The notes payable to related parties at December 31, 2016 also includes a promissory note to a stockholder for $25,000. The principal balance and interest at 10% was due March 30, 2016. This note was paid in full, with accrued interest, in January 2017.
Note 9 - Commitments and Contingencies
On June 25, 2015, Company consultant Hank Leibowitz assigned to the Company a patent he obtained for a system and method for using high temperature sources in Rankine cycle power systems. The Company has agreed to pay Mr. Leibowitz a 2% royalty for any and all revenues of products and/or project sales by the Company based on the subject patent.
The Company’s license agreement with VDF FutureCeuticals, Inc., which has generated all of the Company’s revenues since 2012, will terminate in March 2018, when the underlying patents expire.

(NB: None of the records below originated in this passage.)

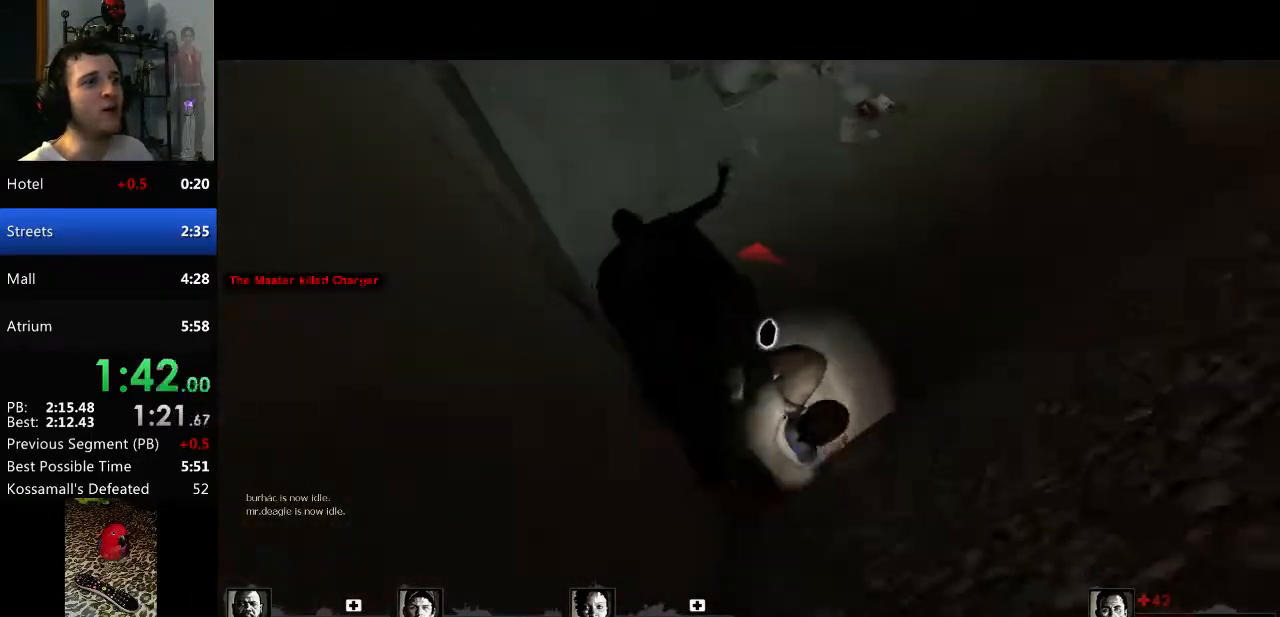
{"keys": [], "mouse": [], "events": []}
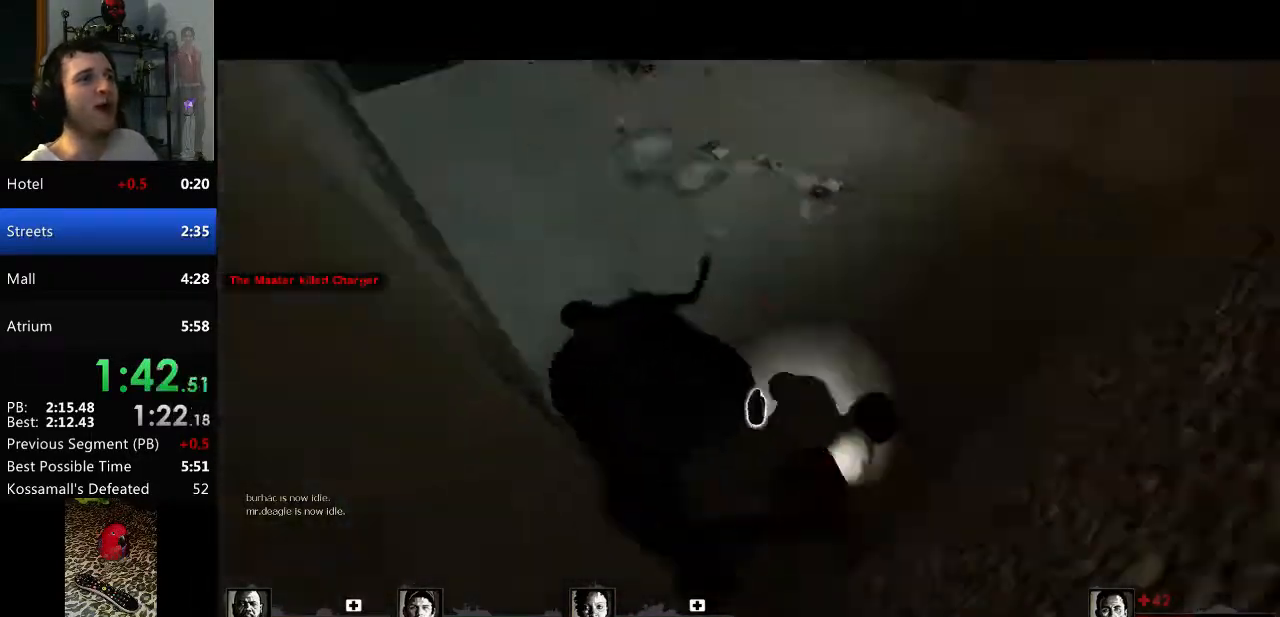
{"keys": [], "mouse": [], "events": []}
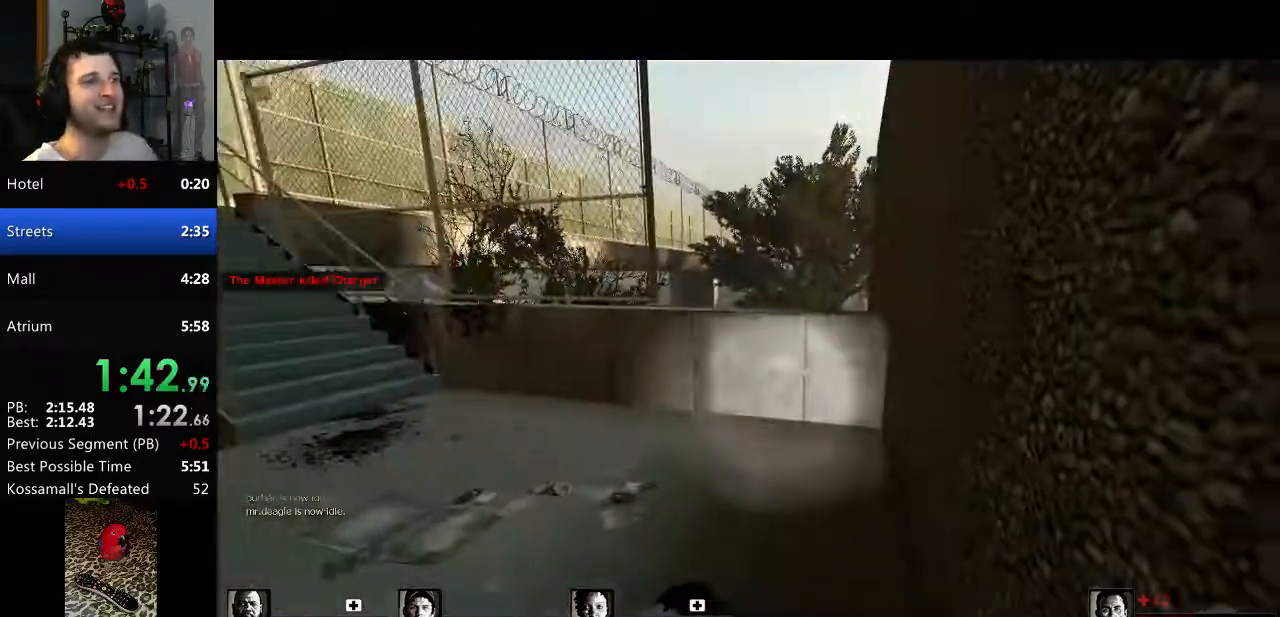
{"keys": [], "mouse": [], "events": []}
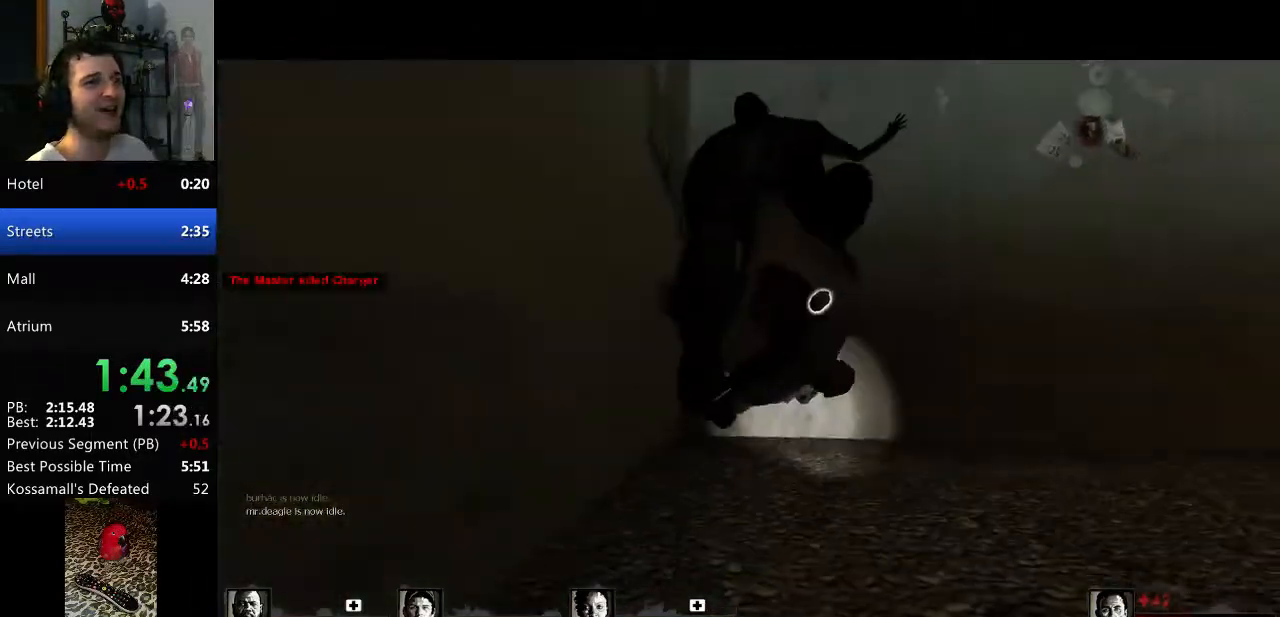
{"keys": [], "mouse": [], "events": []}
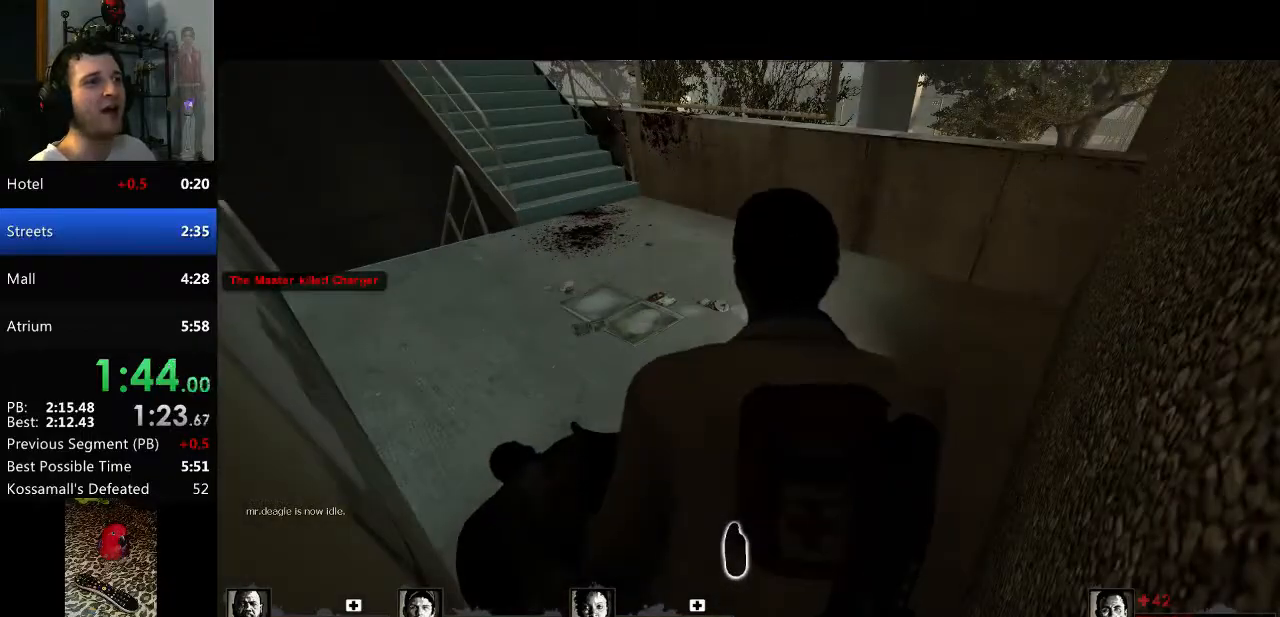
{"keys": [], "mouse": [], "events": []}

On June 1, 2016, the Company entered into a ten-year License Agreement with Helidyne LLC to utilize the Helidyne intellectual property in manufacturing and to sell Helidyne expanders. As part of the licensing agreement the Company committed to purchase two 50 kW expanders, at a price of $25,000 each, on or before the sixth month anniversary of the agreement. The $50,000 is payable in two monthly installments of $25,000 beginning October 2016. As of March 31, 2017, the Company had made payments totaling $38,750, towards the purchase of the expanders, all of which is included as a prepaid expense in the consolidated balance sheets.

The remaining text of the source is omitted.